What is WPF/E really?

In a few newsgroup posts on our forums, I’ve seen some confusion about what WPF/E CTP enables and what it doesn’t. This is probably a result of the snappy codename we’ve chosen, but I’ll attempt to add some clarity. WPF/E is a subset of WPF, but the subset was chosen in a careful way to enable web scenarios that are not possible with HTML alone.

On the team, the way we think of WPF/E is this: WPF/E is a browser plug-in that augments the set of functionality provided by HTML to provide media, animation and vector graphics with the same programming model that the HTML DOM exposes. This CTP of WPF/E is not a UI technology that replaces HTML, it augments the capabilities.

HTML elements can be created, accessed and modified using javascript running on a web page. WPF/E elements can be created, accessed and modified using javascript running on a web page.
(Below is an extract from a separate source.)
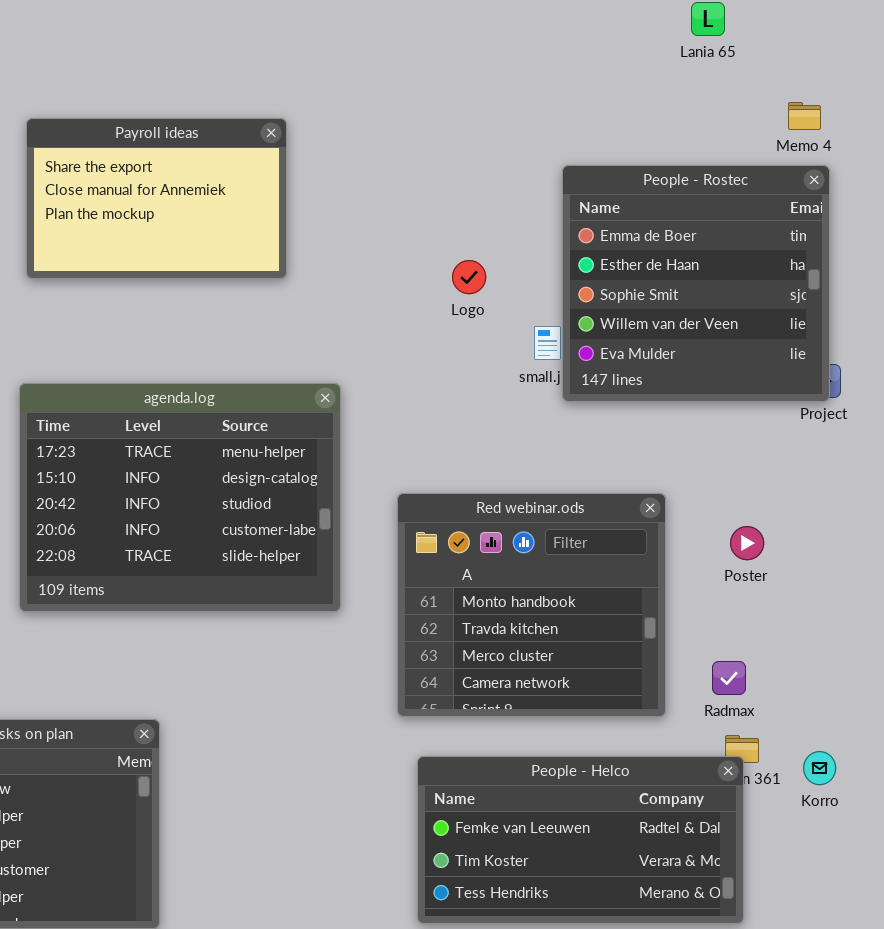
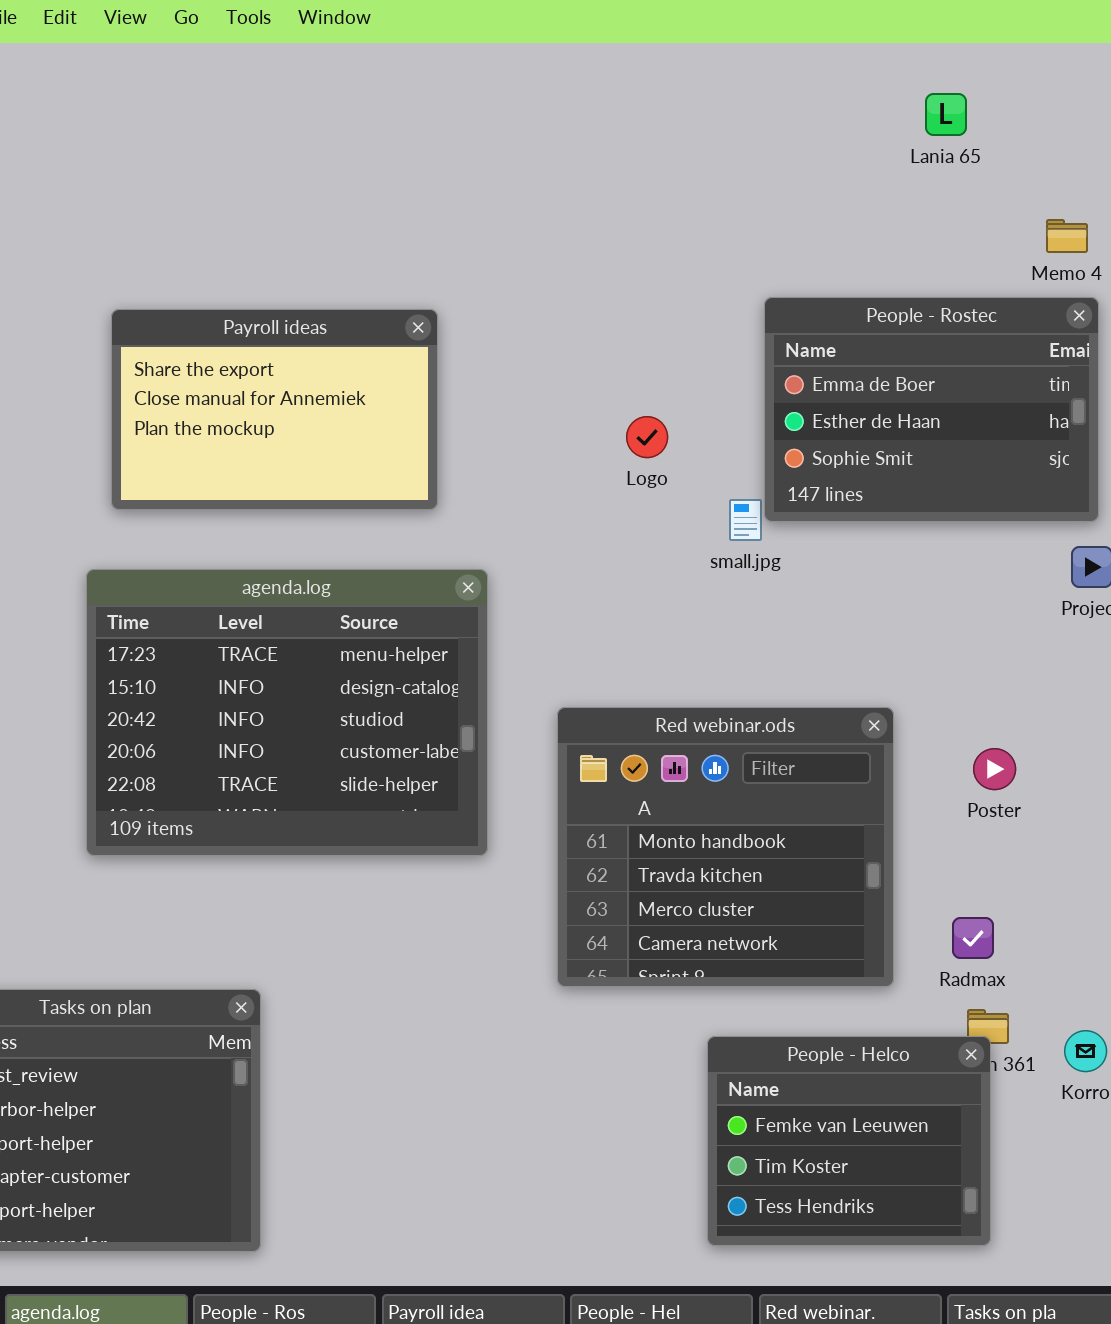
Payroll ideas: [26,118,287,279] -> [111,309,438,510], moved
People - Rostec: [562,165,830,402] -> [764,297,1099,522], resized
People - Helco: [417,756,744,924] -> [707,1036,991,1246], resized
HTML is easy to search since it is sent to the user as plain text. WPF/E is also sent to the user as plain text. HTML samples and tricks are shared organically because the page source can be easily viewed. WPF/E allows for the same thing.
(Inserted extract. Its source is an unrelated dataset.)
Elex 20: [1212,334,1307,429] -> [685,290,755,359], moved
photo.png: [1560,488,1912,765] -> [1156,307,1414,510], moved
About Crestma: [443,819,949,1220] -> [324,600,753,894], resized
HTML provides flow text layout, text input, tabular and flow layout panels, and a simple set of UI controls. WPF/E provides media playback, vector graphic drawing and animation support. The two sets of capabilities compliment one another.

This is not to say other parts of WPF will not be incorporated into WPF/E in future CTPs and versions of the product, because we are definitely planning on growing our WPF subset and the overlap with HTML features. Very important things like text input, layout, resources, data binding and of course, CLR integration are all WPF features that our team is scoping for integration with WFP/E. I’m just trying to frame the approach we’ve taken with the initial CTP of WPF/E. Extend the browser and give users the most consistent development model we can.